Proposed retroactive amendments to the investment conditions guaranteed by Czech law threaten to destabilize the country’s renewable energy sector, claims the Czech Photovoltaic Industry Association (CZEPHO) in a letter sent this week to the European Commission.
In a joint show of concern with the Alliance for Energy Self-Sufficiency, CZEPHO expressed its fears that planned retroactive changes to Czech legislation guaranteeing support for renewable energy could damage the legitimacy of the industry in the country, and seriously harm future growth plans.
In March, suspicions that such changes were being planned were confirmed when the Czech government outlined its commitment to impose further measures to scale-back support for renewable energies such as solar and wind power.
Before 2011, the Czech Republic’s feed-in tariff (FIT) supported solar and wind power installations with a 20-year prescribed lifetime. However, between 2011-2013, the government introduced a 26% levy on any income generated via the FIT, reducing to 10% in 2014, but not before scrapping the FIT altogether late last year. These measures seriously altered the fiscal landscape for project owners, meaning that most have yet to register a profit from their PV or wind systems.

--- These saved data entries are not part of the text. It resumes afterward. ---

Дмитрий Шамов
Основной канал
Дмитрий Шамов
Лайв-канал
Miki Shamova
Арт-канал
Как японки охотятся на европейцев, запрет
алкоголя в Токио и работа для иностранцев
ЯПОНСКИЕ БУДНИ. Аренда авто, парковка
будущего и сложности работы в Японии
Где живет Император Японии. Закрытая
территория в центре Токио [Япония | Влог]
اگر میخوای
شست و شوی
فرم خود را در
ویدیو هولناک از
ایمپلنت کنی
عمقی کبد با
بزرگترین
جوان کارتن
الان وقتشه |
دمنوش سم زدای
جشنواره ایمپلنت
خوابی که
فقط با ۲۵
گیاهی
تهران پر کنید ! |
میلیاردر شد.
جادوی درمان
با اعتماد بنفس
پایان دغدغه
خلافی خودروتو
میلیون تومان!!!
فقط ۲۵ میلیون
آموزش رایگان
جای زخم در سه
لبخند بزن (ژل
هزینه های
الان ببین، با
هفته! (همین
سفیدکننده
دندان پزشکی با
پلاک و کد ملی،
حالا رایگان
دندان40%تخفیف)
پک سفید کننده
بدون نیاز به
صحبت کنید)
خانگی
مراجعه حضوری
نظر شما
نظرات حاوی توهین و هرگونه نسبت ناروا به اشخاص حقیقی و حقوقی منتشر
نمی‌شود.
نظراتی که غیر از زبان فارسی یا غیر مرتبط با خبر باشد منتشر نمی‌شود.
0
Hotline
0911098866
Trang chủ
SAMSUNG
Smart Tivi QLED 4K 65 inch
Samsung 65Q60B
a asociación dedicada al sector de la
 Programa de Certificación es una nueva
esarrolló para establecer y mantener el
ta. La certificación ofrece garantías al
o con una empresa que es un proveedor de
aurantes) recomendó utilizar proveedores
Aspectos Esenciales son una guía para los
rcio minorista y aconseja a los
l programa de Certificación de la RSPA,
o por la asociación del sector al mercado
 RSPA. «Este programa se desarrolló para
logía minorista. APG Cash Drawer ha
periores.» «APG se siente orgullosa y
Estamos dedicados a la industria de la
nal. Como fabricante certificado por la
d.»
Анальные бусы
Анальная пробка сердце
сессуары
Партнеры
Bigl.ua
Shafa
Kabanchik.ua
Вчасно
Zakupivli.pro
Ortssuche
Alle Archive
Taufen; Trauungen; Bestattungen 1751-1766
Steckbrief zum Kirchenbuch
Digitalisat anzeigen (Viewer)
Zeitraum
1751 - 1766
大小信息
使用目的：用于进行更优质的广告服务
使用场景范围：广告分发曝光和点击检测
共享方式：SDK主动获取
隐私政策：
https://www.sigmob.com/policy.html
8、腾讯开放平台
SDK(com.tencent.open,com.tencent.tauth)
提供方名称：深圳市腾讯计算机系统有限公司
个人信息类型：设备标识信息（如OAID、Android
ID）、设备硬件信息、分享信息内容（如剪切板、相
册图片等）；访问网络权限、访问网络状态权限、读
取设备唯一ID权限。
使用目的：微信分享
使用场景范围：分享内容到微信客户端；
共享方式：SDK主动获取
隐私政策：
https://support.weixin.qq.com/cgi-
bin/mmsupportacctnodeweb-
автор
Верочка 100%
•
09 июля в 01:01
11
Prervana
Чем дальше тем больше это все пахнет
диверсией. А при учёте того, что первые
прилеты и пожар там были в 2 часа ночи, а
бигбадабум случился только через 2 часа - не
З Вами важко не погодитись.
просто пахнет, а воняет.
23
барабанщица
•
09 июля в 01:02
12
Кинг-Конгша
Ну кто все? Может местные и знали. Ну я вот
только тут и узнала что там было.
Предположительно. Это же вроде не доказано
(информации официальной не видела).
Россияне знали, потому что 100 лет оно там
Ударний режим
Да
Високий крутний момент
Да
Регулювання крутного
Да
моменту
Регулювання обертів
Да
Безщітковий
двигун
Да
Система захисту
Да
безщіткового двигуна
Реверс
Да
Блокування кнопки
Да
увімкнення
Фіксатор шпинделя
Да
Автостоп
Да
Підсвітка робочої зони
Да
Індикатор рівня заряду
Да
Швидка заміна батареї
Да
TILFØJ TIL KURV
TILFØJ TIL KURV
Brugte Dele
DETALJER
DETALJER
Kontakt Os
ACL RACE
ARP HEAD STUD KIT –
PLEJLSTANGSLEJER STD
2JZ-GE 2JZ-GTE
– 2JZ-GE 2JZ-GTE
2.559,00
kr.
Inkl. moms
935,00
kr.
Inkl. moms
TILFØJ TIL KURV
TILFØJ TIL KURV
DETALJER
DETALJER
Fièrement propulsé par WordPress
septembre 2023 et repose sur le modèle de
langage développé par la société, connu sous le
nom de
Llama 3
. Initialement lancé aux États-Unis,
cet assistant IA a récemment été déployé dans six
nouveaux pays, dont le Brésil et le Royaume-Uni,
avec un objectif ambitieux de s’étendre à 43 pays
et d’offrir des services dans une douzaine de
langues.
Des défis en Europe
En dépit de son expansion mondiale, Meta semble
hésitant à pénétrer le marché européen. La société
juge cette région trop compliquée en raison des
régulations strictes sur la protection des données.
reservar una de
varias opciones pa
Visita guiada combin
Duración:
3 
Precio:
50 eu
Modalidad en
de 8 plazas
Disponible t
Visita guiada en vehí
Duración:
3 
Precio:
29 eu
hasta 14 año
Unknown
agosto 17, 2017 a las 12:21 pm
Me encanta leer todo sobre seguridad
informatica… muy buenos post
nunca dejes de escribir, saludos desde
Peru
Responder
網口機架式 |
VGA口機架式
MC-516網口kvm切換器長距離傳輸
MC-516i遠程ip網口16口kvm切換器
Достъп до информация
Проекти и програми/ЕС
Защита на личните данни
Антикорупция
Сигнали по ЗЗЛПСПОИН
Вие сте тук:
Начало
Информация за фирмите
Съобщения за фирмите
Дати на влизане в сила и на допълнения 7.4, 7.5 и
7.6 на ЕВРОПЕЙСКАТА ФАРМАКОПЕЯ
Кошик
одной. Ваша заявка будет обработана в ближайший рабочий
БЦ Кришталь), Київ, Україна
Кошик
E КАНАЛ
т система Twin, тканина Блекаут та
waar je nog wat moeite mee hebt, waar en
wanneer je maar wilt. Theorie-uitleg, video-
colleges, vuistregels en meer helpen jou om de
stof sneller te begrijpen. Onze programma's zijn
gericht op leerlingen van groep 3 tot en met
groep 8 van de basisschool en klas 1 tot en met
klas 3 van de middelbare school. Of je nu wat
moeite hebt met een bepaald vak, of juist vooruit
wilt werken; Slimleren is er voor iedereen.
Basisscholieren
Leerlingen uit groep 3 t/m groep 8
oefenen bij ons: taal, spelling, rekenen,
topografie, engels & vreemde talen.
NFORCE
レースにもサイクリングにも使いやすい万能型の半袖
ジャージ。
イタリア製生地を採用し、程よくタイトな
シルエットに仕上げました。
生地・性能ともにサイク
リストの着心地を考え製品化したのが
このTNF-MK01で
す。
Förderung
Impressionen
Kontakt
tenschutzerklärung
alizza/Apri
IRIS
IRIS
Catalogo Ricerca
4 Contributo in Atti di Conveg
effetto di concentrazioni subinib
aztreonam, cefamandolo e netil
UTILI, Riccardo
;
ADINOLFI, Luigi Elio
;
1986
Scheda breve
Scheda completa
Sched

The latest proposal from the Czech Ministry of Industry and Trade outlines the introduction of a review mechanism even more radical. The change would retroactively adjust the guaranteed investment conditions for each individual project after 10 years and level the return on investment to just 3.5% per year.
According to CPIA, this plan is "based on a willfully incorrect interpretation of the existing legislation" and "violates basic principles of Czech and European law."
In the letter to the European Commission, CZEPHO argues that the proposal goes against the long-term position of the European Commission, which states that its member states should not interfere in the guaranteed terms and conditions for already existing projects. Their argument also runs that such measures would create huge corruption potential and destabilize many projects that initially relied on bank loans for financing.
"If these retroactive amendments come into force, the stability of investments in renewable energy, both Czech and European, will be threatened," said Marek Lang of the Alliance for Energy Self-Sufficiency. "The Czech Republic will be in danger of not fulfilling its obligation of increasing the percentage of energy sourced from renewable resources by 2020 and it will also significantly affect the trust of investors in projects of public and EU interests all over Europe."
Veronika Knoblochova of CZEPHO added: "Solar parks have already had to deal with the so-called ‘solar tax’; if they are hit with another retroactive change, this time in the form of a 10-year review mechanism, it will put banks that have provided investors with loans for financing renewable energy projects in a precarious situation."
The Czech government’s proposals are currently being assessed by the European Commission, who are expected to publish a decision this week.